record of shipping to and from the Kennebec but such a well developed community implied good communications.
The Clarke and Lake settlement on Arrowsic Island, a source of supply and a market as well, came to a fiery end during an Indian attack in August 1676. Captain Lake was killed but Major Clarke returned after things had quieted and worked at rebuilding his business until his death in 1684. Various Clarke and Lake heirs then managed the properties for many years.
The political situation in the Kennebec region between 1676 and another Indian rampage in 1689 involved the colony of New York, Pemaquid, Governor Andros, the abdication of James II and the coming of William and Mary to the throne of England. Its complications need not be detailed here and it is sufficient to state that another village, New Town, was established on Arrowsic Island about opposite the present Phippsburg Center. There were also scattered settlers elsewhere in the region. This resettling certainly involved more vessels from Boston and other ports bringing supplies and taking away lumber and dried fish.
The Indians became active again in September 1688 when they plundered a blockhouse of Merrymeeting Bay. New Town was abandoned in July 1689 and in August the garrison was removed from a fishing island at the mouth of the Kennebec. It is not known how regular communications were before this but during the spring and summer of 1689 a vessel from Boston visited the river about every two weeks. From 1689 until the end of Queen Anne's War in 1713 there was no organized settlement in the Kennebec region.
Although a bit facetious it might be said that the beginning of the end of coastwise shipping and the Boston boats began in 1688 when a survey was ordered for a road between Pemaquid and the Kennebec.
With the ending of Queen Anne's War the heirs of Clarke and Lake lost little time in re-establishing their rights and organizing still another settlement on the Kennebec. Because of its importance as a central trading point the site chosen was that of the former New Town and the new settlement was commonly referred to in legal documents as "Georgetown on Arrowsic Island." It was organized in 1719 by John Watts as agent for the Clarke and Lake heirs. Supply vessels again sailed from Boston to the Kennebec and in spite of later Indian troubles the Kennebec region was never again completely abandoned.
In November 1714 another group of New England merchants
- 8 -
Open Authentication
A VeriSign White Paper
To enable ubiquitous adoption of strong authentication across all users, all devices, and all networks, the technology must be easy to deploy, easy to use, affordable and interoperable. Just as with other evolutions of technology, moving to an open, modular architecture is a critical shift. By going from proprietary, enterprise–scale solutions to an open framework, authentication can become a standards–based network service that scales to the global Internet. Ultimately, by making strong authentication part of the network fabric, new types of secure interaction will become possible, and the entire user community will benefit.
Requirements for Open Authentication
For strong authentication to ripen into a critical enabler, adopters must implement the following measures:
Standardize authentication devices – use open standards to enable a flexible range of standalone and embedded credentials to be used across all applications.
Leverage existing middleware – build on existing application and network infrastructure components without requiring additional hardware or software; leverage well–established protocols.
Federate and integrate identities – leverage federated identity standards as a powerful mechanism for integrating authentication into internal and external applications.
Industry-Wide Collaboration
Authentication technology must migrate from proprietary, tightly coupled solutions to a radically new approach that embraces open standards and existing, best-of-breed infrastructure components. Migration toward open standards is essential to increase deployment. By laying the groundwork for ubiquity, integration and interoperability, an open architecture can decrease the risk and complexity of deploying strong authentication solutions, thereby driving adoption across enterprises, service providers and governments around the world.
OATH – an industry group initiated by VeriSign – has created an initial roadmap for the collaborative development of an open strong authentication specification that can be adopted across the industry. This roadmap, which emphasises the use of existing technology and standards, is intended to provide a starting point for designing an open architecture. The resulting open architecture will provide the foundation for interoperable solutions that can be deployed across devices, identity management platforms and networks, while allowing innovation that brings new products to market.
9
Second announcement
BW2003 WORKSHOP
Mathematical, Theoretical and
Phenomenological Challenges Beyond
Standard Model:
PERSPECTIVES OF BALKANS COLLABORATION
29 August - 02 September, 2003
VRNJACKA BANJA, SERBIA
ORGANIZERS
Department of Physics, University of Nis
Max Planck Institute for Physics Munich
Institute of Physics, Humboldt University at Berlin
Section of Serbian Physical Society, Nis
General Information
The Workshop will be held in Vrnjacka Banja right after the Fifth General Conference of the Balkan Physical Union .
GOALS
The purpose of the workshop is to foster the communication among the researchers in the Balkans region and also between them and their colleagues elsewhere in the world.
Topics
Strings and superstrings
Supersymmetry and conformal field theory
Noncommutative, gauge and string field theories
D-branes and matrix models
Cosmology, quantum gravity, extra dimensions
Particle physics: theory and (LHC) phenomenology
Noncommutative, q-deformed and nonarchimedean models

Exercise
Repeat exactly the lines of the material above, taking the first line, the line with "The political situation", and every line between them.

Output
record of shipping to and from the Kennebec but such a well developed community implied good communications.
The Clarke and Lake settlement on Arrowsic Island, a source of supply and a market as well, came to a fiery end during an Indian attack in August 1676. Captain Lake was killed but Major Clarke returned after things had quieted and worked at rebuilding his business until his death in 1684. Various Clarke and Lake heirs then managed the properties for many years.
The political situation in the Kennebec region between 1676 and another Indian rampage in 1689 involved the colony of New York, Pemaquid, Governor Andros, the abdication of James II and the coming of William and Mary to the throne of England. Its complications need not be detailed here and it is sufficient to state that another village, New Town, was established on Arrowsic Island about opposite the present Phippsburg Center. There were also scattered settlers elsewhere in the region. This resettling certainly involved more vessels from Boston and other ports bringing supplies and taking away lumber and dried fish.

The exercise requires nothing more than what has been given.